The computer isolates and identifies keywords
Dr Mary McGee Wood at the University of Manchester is also studying the role of computers in exam marking.
"It's interesting stuff," she says. "But they've been very clever to limit this to a specific domain - reading comprehension."
Because the children have to answer a question using information in a specific passage of text, the software programmers can predict what keywords will appear in the text, which makes the computer's task relatively simple, she explains.
"There is a buzz word for this - 'expectation driven'. If there's a single model answer, it gives you a great deal to go on," Dr Wood says.
Professor Srihari accepts that the software cannot yet tackle an answer to a more ambiguous exam question.
"It's a much bigger problem to read arbitrary handwriting that you know nothing about," he says.
Professor Stephen Pulman at the University of Oxford has identified another potential pitfall in Professor Srihari's approach.
"You can't just look for keywords, because the student might have the right keywords in the wrong configuration, or they might use keywords equivalents," Professor Pulman says.
For instance, if a student is asked about World War 2, the keywords might include Churchill and Hitler. But it is not enough for the computer to identify those words - it would need to recognise the error in an essay that stated Churchill was the German leader and Hitler led the British.
It would also need to learn that "Prime Minister" or "The British Bulldog" are equivalent terms for "Churchill".
But Professor Pulman thinks software of this kind could have an application in the future. In 2003, his team developed computer software to mark typed responses in a GCSE biology exam.
"We tried to persuade the exam boards to take up the technology, but people are resistant to having a computer determine how well they did in an exam," he says.
A spokesman at the Oxford, Cambridge and RSA (OCR) exam board agrees. "We're reluctant to take human markers out of the process. But that's not to say the technology won't have reached a useable stage in the future."
But Professor Srihari thinks that these arguments underestimate the benefits his technology could have for teachers today.
"One of the most mundane things teachers have to do is grade pieces of writing," he says. "In large volumes, marking isn't enjoyable."
Alison Smith, head of the English Department at Millom School, Cumbria, is willing to concede the point, but she stresses that marking is an important aspect of teaching nonetheless.
"Most examiners who are current teachers do it partly because it gives them information that they can use with their own classes," Miss Smith says.
"I've been an examiner for five years because it makes me a better teacher."
Even if the technology improves, it is unlikely that there will be a clamour to use it for nationwide exams, Miss Smith thinks.
"If your chances of going to university rested on grades, you'd want a human examiner."
Professor Srihari is still at an early stage of his research, and he hopes there will be improvements in software accuracy in the future.

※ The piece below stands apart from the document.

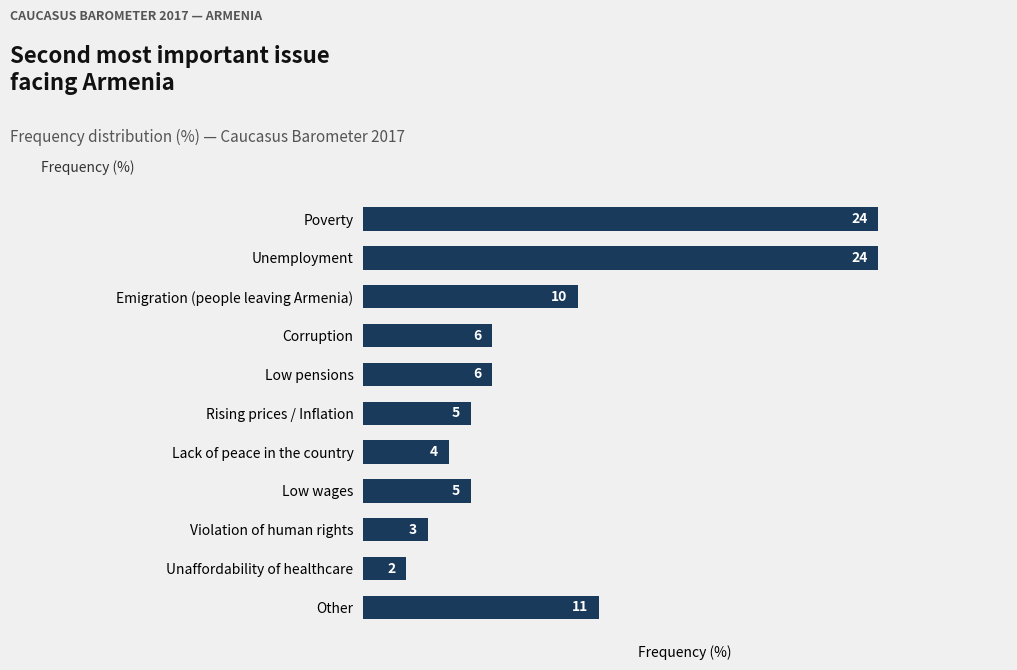

Reading top to bottom, transcribe all the data shown in this chart.

24	24	10	6	6	5	4	5	3	2	11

Until that happens, GCSE examiners must continue to sacrifice their summer holidays to hours of marking.
Three BBC journalists provided written answers to the question - How was Martha Washington's role as First Lady different from that of Eleanor Roosevelt? - after reading the accompanying text.
Our handwritten answers were sent to Professor Srihari and the computer marked the responses.
The grades covered the entire range from the highest grade six to the lowest grade one.
A grade one answer is "brief, repetitive, and shows minimal understanding of the text" according to the computer's marking scheme.
So have standards fallen at the BBC?
"Some of the words in the answers weren't recognised," explains Professor Srihari. "Perhaps because they were not in the computer's dictionary."